Alternatively, configure Expert-Kit using environment variables:

export EK_ENABLE=1
export EK_MODE="expert_mode"
export EK_ADDR="localhost:5002"
export EK_DEBUG_MODE="0"
export EK_CLIENT_TIMEOUT="2"
export EK_MODEL_NAME="Qwen/Qwen3-MoE-A3B"

Note: Environment variables take precedence over model configuration parameters.

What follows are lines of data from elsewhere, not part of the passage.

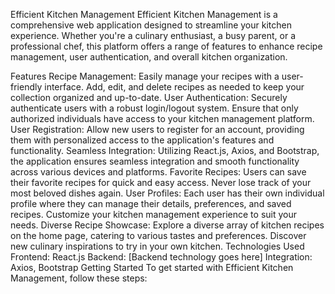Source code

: Efficient Kitchen Management
Efficient Kitchen Management is a comprehensive web application designed to streamline your kitchen experience. Whether you're a culinary enthusiast, a busy parent, or a professional chef, this platform offers a range of features to enhance recipe management, user authentication, and overall kitchen organization.

Features
Recipe Management: Easily manage your recipes with a user-friendly interface. Add, edit, and delete recipes as needed to keep your collection organized and up-to-date.
User Authentication: Securely authenticate users with a robust login/logout system. Ensure that only authorized individuals have access to your kitchen management platform.
User Registration: Allow new users to register for an account, providing them with personalized access to the application's features and functionality.
Seamless Integration: Utilizing React.js, Axios, and Bootstrap, the application ensures seamless integration and smooth functionality across various devices and platforms.
Favorite Recipes: Users can save their favorite recipes for quick and easy access. Never lose track of your most beloved dishes again.
User Profiles: Each user has their own individual profile where they can manage their details, preferences, and saved recipes. Customize your kitchen management experience to suit your needs.
Diverse Recipe Showcase: Explore a diverse array of kitchen recipes on the home page, catering to various tastes and preferences. Discover new culinary inspirations to try in your own kitchen.
Technologies Used
Frontend: React.js
Backend: [Backend technology goes here]
Integration: Axios, Bootstrap
Getting Started
To get started with Efficient Kitchen Management, follow these steps:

3. Enable Expert-Kit Plugin

Set the EK_ENABLE environment variable to activate the plugin:

export EK_ENABLE=1

4. Generate Text

Generate text as you normally would with vLLM:

# Enable ExpertKit
import os
os.environ["EK_ENABLE"] = "1"

from vllm import LLM

# Method 1: Using model config
llm = LLM(
    model="Qwen/Qwen3-MoE-A3B",
    tensor_parallel_size=1,
    trust_remote_code=True,
    model_config={
        "ek_backend_addr": "localhost:5002",
        "ek_model_name": "Qwen/Qwen3-MoE-A3B"
    }
)

# Generate text
outputs = llm.generate("Hello, world!", max_tokens=100)
print(outputs[0].outputs[0].text)

Supported Models

This plugin currently supports:

Qwen3-MoE-A3B: Qwen/Qwen3-MoE-A3B (requires vLLM >= 0.8.4)
DeepSeek-V2: deepseek-ai/deepseek-v2-base

Architecture

This plugin replaces the DeepseekV2MoE implementation with ExpertKitMoE, which routes expert computation to Expert-Kit service.

Requirements

vLLM >= 0.8.4 (required for Qwen3-MoE support)
grpcio >= 1.71.0
Protobuf >= 5.29.4

Configuration Priority

Configuration parameters are resolved in the following order (higher priority overrides lower):

Environment variables (highest priority)
Model configuration parameters
Default values (lowest priority)

Deployment Example

from vllm import LLM
import os

os.environ["VLLM_MLA_DISABLE"] = "1"

os.environ["EK_ENABLE"] = "0"
os.environ["EK_MODEL_NAME"] = "qwen3"
os.environ["EK_MODE"] = "expert_mode"
os.environ["EK_ADDR"] = "localhost:5002"
os.environ["EK_CLIENT_TIMEOUT"] = "2"
os.environ["EK_DEBUG_MODE"] = "0"

prompts = [
    "Hello, my name is",
    "The president of the United",
]

llm = LLM(
        model="Qwen/Qwen3-30B-A3B",
        trust_remote_code=True,

        max_model_len=16,
        enforce_eager=True,
        cpu_offload_gb=64,
        max_num_batched_tokens=1024
    )

outputs = llm.generate(prompts)

Troubleshooting

Common Issues

Missing EK_MODEL_NAME: Ensure ek_model_name is set in model config or EK_MODEL_NAME environment variable is set.
Connection timeout: Increase ek_client_timeout value if your Expert-Kit service is slow to respond.
Debug mode: Set ek_debug_mode=True or EK_DEBUG_MODE=1 to enable detailed logging.